Collected data entries
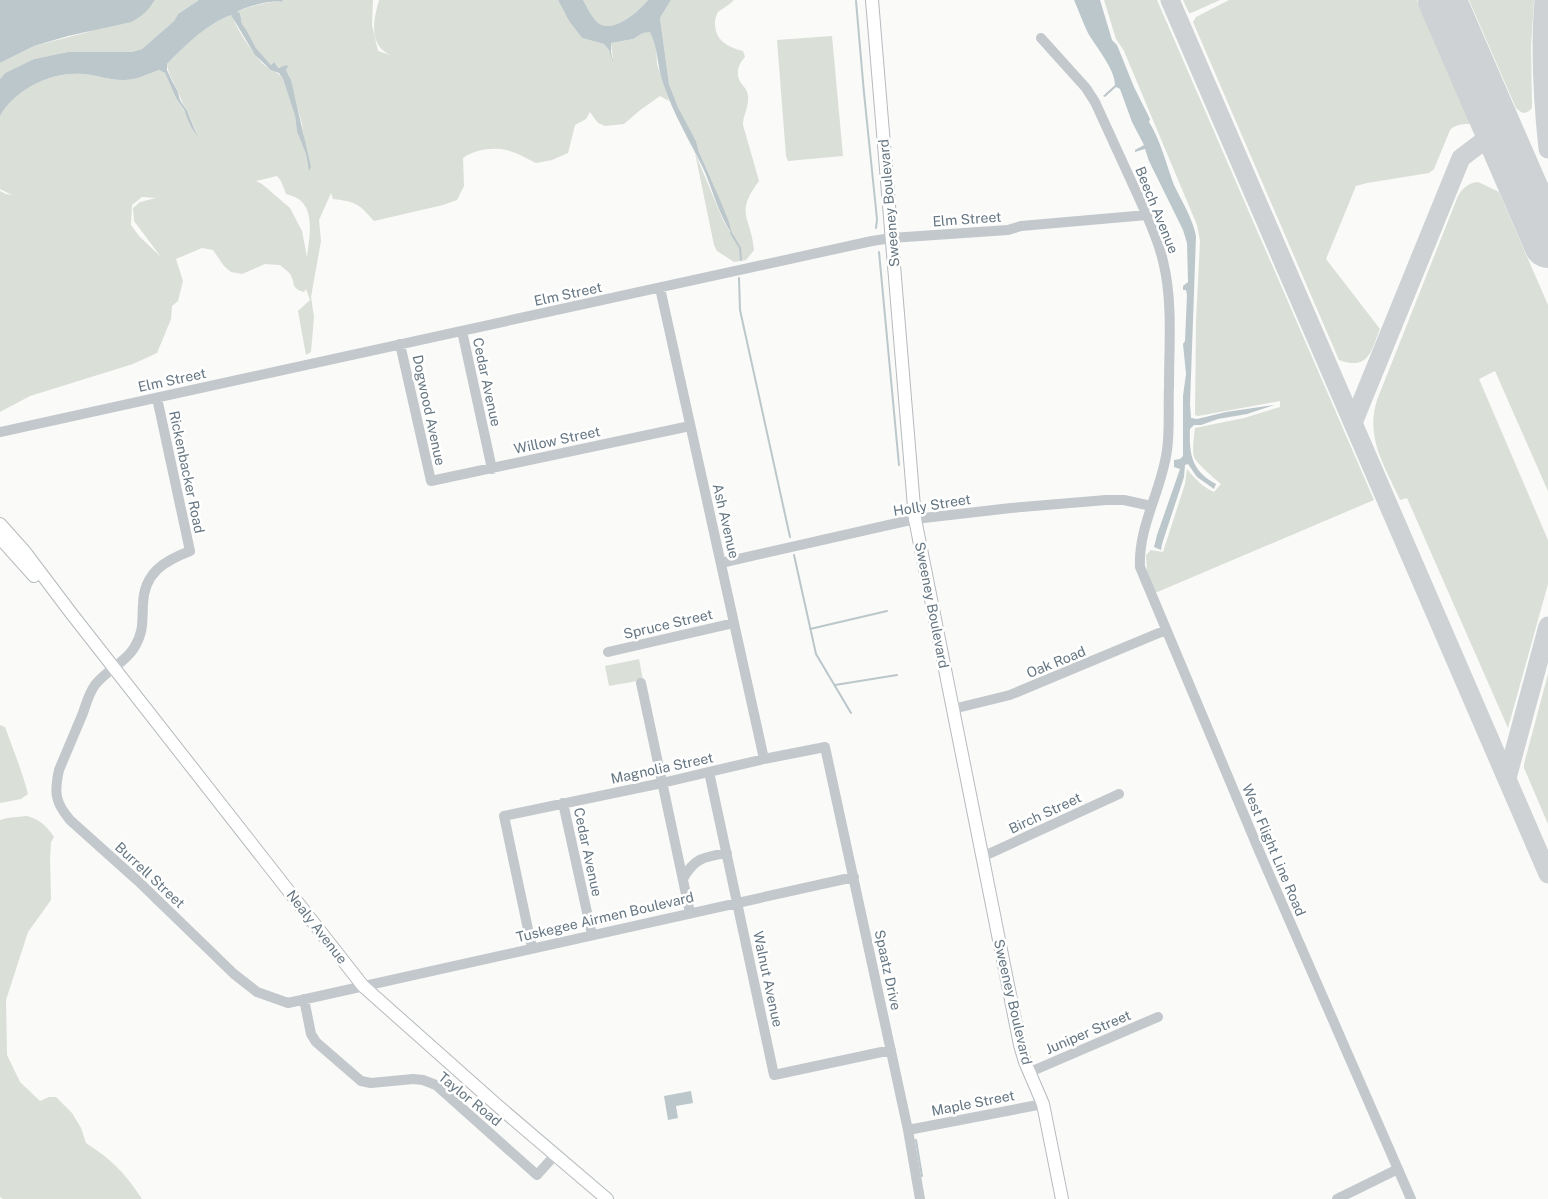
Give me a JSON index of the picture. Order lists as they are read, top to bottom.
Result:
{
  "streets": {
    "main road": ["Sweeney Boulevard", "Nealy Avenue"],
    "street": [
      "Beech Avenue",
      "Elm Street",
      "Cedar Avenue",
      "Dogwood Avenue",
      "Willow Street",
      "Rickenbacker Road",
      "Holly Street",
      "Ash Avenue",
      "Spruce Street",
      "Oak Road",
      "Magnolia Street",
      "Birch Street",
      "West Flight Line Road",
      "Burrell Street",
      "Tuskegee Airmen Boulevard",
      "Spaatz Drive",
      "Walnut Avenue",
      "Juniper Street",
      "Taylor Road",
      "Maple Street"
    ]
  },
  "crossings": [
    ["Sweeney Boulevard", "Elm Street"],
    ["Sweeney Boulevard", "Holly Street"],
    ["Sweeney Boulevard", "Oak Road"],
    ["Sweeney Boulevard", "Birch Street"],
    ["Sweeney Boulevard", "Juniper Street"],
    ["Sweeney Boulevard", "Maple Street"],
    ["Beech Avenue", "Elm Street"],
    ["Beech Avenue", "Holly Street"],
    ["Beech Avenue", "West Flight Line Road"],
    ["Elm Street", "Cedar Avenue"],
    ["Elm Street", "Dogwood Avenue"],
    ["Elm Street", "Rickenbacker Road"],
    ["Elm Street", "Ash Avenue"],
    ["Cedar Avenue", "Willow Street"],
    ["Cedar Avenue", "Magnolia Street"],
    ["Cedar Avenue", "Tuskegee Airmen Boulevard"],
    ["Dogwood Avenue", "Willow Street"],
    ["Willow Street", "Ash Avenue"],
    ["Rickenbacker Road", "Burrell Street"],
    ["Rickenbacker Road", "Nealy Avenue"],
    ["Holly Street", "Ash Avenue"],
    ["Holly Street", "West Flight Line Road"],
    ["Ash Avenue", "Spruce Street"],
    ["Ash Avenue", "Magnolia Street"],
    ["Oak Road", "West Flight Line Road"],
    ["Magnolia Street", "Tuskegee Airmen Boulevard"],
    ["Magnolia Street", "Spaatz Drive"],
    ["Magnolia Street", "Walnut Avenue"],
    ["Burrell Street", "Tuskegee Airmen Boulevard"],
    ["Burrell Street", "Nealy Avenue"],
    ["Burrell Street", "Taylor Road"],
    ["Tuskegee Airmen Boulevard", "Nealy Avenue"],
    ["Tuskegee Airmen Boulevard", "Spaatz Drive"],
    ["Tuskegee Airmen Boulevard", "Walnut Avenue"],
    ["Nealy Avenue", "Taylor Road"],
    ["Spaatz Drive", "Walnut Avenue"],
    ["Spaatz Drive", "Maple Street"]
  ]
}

__TASK TO COMPLETE__.
Transcribe all entries above exactly. Omit the pictures.

__SOLUTION__.
Give me a JSON index of the picture. Order lists as they are read, top to bottom.
Result:
{
  "streets": {
    "main road": ["Sweeney Boulevard", "Nealy Avenue"],
    "street": [
      "Beech Avenue",
      "Elm Street",
      "Cedar Avenue",
      "Dogwood Avenue",
      "Willow Street",
      "Rickenbacker Road",
      "Holly Street",
      "Ash Avenue",
      "Spruce Street",
      "Oak Road",
      "Magnolia Street",
      "Birch Street",
      "West Flight Line Road",
      "Burrell Street",
      "Tuskegee Airmen Boulevard",
      "Spaatz Drive",
      "Walnut Avenue",
      "Juniper Street",
      "Taylor Road",
      "Maple Street"
    ]
  },
  "crossings": [
    ["Sweeney Boulevard", "Elm Street"],
    ["Sweeney Boulevard", "Holly Street"],
    ["Sweeney Boulevard", "Oak Road"],
    ["Sweeney Boulevard", "Birch Street"],
    ["Sweeney Boulevard", "Juniper Street"],
    ["Sweeney Boulevard", "Maple Street"],
    ["Beech Avenue", "Elm Street"],
    ["Beech Avenue", "Holly Street"],
    ["Beech Avenue", "West Flight Line Road"],
    ["Elm Street", "Cedar Avenue"],
    ["Elm Street", "Dogwood Avenue"],
    ["Elm Street", "Rickenbacker Road"],
    ["Elm Street", "Ash Avenue"],
    ["Cedar Avenue", "Willow Street"],
    ["Cedar Avenue", "Magnolia Street"],
    ["Cedar Avenue", "Tuskegee Airmen Boulevard"],
    ["Dogwood Avenue", "Willow Street"],
    ["Willow Street", "Ash Avenue"],
    ["Rickenbacker Road", "Burrell Street"],
    ["Rickenbacker Road", "Nealy Avenue"],
    ["Holly Street", "Ash Avenue"],
    ["Holly Street", "West Flight Line Road"],
    ["Ash Avenue", "Spruce Street"],
    ["Ash Avenue", "Magnolia Street"],
    ["Oak Road", "West Flight Line Road"],
    ["Magnolia Street", "Tuskegee Airmen Boulevard"],
    ["Magnolia Street", "Spaatz Drive"],
    ["Magnolia Street", "Walnut Avenue"],
    ["Burrell Street", "Tuskegee Airmen Boulevard"],
    ["Burrell Street", "Nealy Avenue"],
    ["Burrell Street", "Taylor Road"],
    ["Tuskegee Airmen Boulevard", "Nealy Avenue"],
    ["Tuskegee Airmen Boulevard", "Spaatz Drive"],
    ["Tuskegee Airmen Boulevard", "Walnut Avenue"],
    ["Nealy Avenue", "Taylor Road"],
    ["Spaatz Drive", "Walnut Avenue"],
    ["Spaatz Drive", "Maple Street"]
  ]
}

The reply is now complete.